# [Text shown]
Here is a slightly simpler iterator than jethro's, but surely it's doing the same thing. It avoids the recursion blowup of JavaFan.

sub iterator {
  return unless @_;

  my @p = ($_[0]);
  return sub {

    ## collect all the trailing 2s, and last trailing 3 if present
    my $temp = 0;
    $temp += pop @p while @p and $p[-1] == 2;
    $temp += pop @p if    @p and $p[-1] == 3;    ## updated
    return if ! @p;

    ## reduce the last guy by 1, avoid total of 1 leftover
    $p[-1]--, $temp++;
    $p[-1]--, $temp++  if $temp == 1;

    ## redistribute collected amount, as large as possible
    ## (largest increments can be $p[-1])

# [Recorded data]
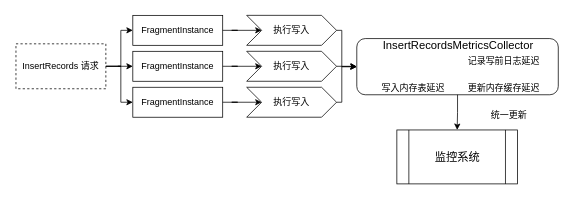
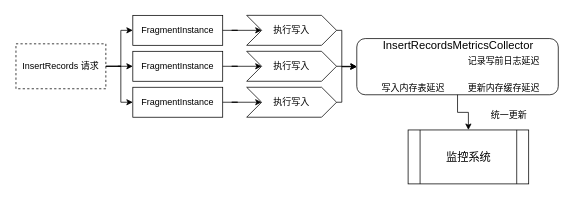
  <mxCell id="0" />
  <mxCell id="1" parent="0" />
  <mxCell id="2" style="edgeStyle=orthogonalEdgeStyle;rounded=0;orthogonalLoop=1;jettySize=auto;html=1;entryX=0;entryY=0.5;entryDx=0;entryDy=0;" parent="1" source="5" target="7" edge="1"><mxGeometry relative="1" as="geometry" /></mxCell>
  <mxCell id="3" style="edgeStyle=orthogonalEdgeStyle;rounded=0;orthogonalLoop=1;jettySize=auto;html=1;" parent="1" source="5" target="9" edge="1"><mxGeometry relative="1" as="geometry" /></mxCell>
  <mxCell id="4" style="edgeStyle=orthogonalEdgeStyle;rounded=0;orthogonalLoop=1;jettySize=auto;html=1;" parent="1" source="5" target="11" edge="1"><mxGeometry relative="1" as="geometry" /></mxCell>
  <mxCell id="5" value="InsertRecords 请求" style="rounded=0;whiteSpace=wrap;html=1;fillColor=none;strokeColor=#000000;dashed=1;" parent="1" vertex="1"><mxGeometry x="20" y="58" width="120" height="60" as="geometry" /></mxCell>
  <mxCell id="6" style="edgeStyle=orthogonalEdgeStyle;rounded=0;orthogonalLoop=1;jettySize=auto;html=1;entryX=0;entryY=0.5;entryDx=0;entryDy=0;" parent="1" source="7" target="13" edge="1"><mxGeometry relative="1" as="geometry" /></mxCell>
  <mxCell id="7" value="FragmentInstance" style="rounded=0;whiteSpace=wrap;html=1;fillColor=none;strokeColor=#000000;" parent="1" vertex="1"><mxGeometry x="176" y="20" width="120" height="40" as="geometry" /></mxCell>
  <mxCell id="8" style="edgeStyle=orthogonalEdgeStyle;rounded=0;orthogonalLoop=1;jettySize=auto;html=1;entryX=0;entryY=0.5;entryDx=0;entryDy=0;" parent="1" source="9" target="15" edge="1"><mxGeometry relative="1" as="geometry" /></mxCell>
  <mxCell id="9" value="FragmentInstance" style="rounded=0;whiteSpace=wrap;html=1;fillColor=none;strokeColor=#000000;" parent="1" vertex="1"><mxGeometry x="176" y="68" width="120" height="40" as="geometry" /></mxCell>
  <mxCell id="10" style="edgeStyle=orthogonalEdgeStyle;rounded=0;orthogonalLoop=1;jettySize=auto;html=1;entryX=0;entryY=0.5;entryDx=0;entryDy=0;" parent="1" source="11" target="17" edge="1"><mxGeometry relative="1" as="geometry" /></mxCell>
  <mxCell id="11" value="FragmentInstance" style="rounded=0;whiteSpace=wrap;html=1;fillColor=none;strokeColor=#000000;" parent="1" vertex="1"><mxGeometry x="176" y="116" width="120" height="40" as="geometry" /></mxCell>
  <mxCell id="12" style="edgeStyle=orthogonalEdgeStyle;rounded=0;orthogonalLoop=1;jettySize=auto;html=1;entryX=0;entryY=0.5;entryDx=0;entryDy=0;" parent="1" source="13" target="20" edge="1"><mxGeometry relative="1" as="geometry"><Array as="points"><mxPoint x="455" y="40" /><mxPoint x="455" y="88" /></Array></mxGeometry></mxCell>
  <mxCell id="13" value="执行写入" style="shape=step;perimeter=stepPerimeter;whiteSpace=wrap;html=1;fixedSize=1;fillColor=none;strokeColor=#000000;" parent="1" vertex="1"><mxGeometry x="328" y="20" width="120" height="40" as="geometry" /></mxCell>
  <mxCell id="14" style="edgeStyle=orthogonalEdgeStyle;rounded=0;orthogonalLoop=1;jettySize=auto;html=1;entryX=0;entryY=0.5;entryDx=0;entryDy=0;" parent="1" source="15" target="20" edge="1"><mxGeometry relative="1" as="geometry" /></mxCell>
  <mxCell id="15" value="执行写入" style="shape=step;perimeter=stepPerimeter;whiteSpace=wrap;html=1;fixedSize=1;fillColor=none;strokeColor=#000000;" parent="1" vertex="1"><mxGeometry x="328" y="68" width="120" height="40" as="geometry" /></mxCell>
  <mxCell id="16" style="edgeStyle=orthogonalEdgeStyle;rounded=0;orthogonalLoop=1;jettySize=auto;html=1;entryX=0;entryY=0.5;entryDx=0;entryDy=0;" parent="1" source="17" target="20" edge="1"><mxGeometry relative="1" as="geometry"><Array as="points"><mxPoint x="455" y="136" /><mxPoint x="455" y="88" /></Array></mxGeometry></mxCell>
  <mxCell id="17" value="执行写入" style="shape=step;perimeter=stepPerimeter;whiteSpace=wrap;html=1;fixedSize=1;fillColor=none;strokeColor=#000000;" parent="1" vertex="1"><mxGeometry x="328" y="116" width="120" height="40" as="geometry" /></mxCell>
- <mxCell id="18" value="&lt;font style=&quot;font-size: 15px;&quot;&gt;&lt;span&gt;监控系统&lt;/span&gt;&lt;/font&gt;" style="shape=process;whiteSpace=wrap;html=1;backgroundOutline=1;fillColor=none;strokeColor=#000000;fontStyle=0" parent="1" vertex="1"><mxGeometry x="528.5" y="173" width="161" height="72" as="geometry" /></mxCell>
+ <mxCell id="18" value="&lt;font style=&quot;font-size: 15px;&quot;&gt;&lt;span&gt;监控系统&lt;/span&gt;&lt;/font&gt;" style="shape=process;whiteSpace=wrap;html=1;backgroundOutline=1;fillColor=none;strokeColor=#000000;fontStyle=0" parent="1" vertex="1"><mxGeometry x="543.5" y="173" width="161" height="72" as="geometry" /></mxCell>
  <mxCell id="19" style="edgeStyle=orthogonalEdgeStyle;rounded=0;orthogonalLoop=1;jettySize=auto;html=1;" parent="1" source="20" target="18" edge="1"><mxGeometry relative="1" as="geometry" /></mxCell>
  <mxCell id="20" value="" style="rounded=1;whiteSpace=wrap;html=1;fillColor=none;strokeColor=#000000;fontColor=#333333;" parent="1" vertex="1"><mxGeometry x="475" y="51" width="269" height="75" as="geometry" /></mxCell>
  <mxCell id="21" value="&lt;font style=&quot;font-size: 15px;&quot;&gt;&lt;span&gt;InsertRecordsMetricsCollector&lt;/span&gt;&lt;/font&gt;" style="text;html=1;align=center;verticalAlign=middle;resizable=0;points=[];autosize=1;strokeColor=none;fillColor=none;fontStyle=0" parent="1" vertex="1"><mxGeometry x="500" y="45" width="219" height="30" as="geometry" /></mxCell>
  <mxCell id="22" value="写入内存表延迟" style="text;html=1;align=center;verticalAlign=middle;resizable=0;points=[];autosize=1;strokeColor=none;fillColor=none;" parent="1" vertex="1"><mxGeometry x="499" y="104" width="102" height="26" as="geometry" /></mxCell>
  <mxCell id="23" value="记录写前日志延迟" style="text;html=1;align=center;verticalAlign=middle;resizable=0;points=[];autosize=1;strokeColor=none;fillColor=none;" parent="1" vertex="1"><mxGeometry x="614" y="69" width="114" height="26" as="geometry" /></mxCell>
  <mxCell id="24" value="更新内存缓存延迟" style="text;html=1;align=center;verticalAlign=middle;resizable=0;points=[];autosize=1;strokeColor=none;fillColor=none;" parent="1" vertex="1"><mxGeometry x="614" y="104" width="114" height="26" as="geometry" /></mxCell>
  <mxCell id="25" value="&lt;span&gt;统一更新&lt;/span&gt;" style="text;html=1;align=center;verticalAlign=middle;resizable=0;points=[];autosize=1;strokeColor=none;fillColor=none;fontStyle=0" parent="1" vertex="1"><mxGeometry x="645" y="140" width="66" height="26" as="geometry" /></mxCell>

# [Given instruction A]
From the iterator post, quote the passage from "## collect all" up to and including "can be $p[-1])".
# [Given instruction B]
Answer these questions using the iterator post:
(i) The iterator in the post is said to be slightly simpler than whose?
(ii) According to the first comment in the code, what is collected?
(iii) According to the comment on reducing the last guy, what leftover total is to be avoided?

# [Problem solution A]
## collect all the trailing 2s, and last trailing 3 if present
    my $temp = 0;
    $temp += pop @p while @p and $p[-1] == 2;
    $temp += pop @p if    @p and $p[-1] == 3;    ## updated
    return if ! @p;

    ## reduce the last guy by 1, avoid total of 1 leftover
    $p[-1]--, $temp++;
    $p[-1]--, $temp++  if $temp == 1;

    ## redistribute collected amount, as large as possible
    ## (largest increments can be $p[-1])

# [Problem solution B]
(i) jethro's
(ii) All the trailing 2s, and the last trailing 3 if present
(iii) 1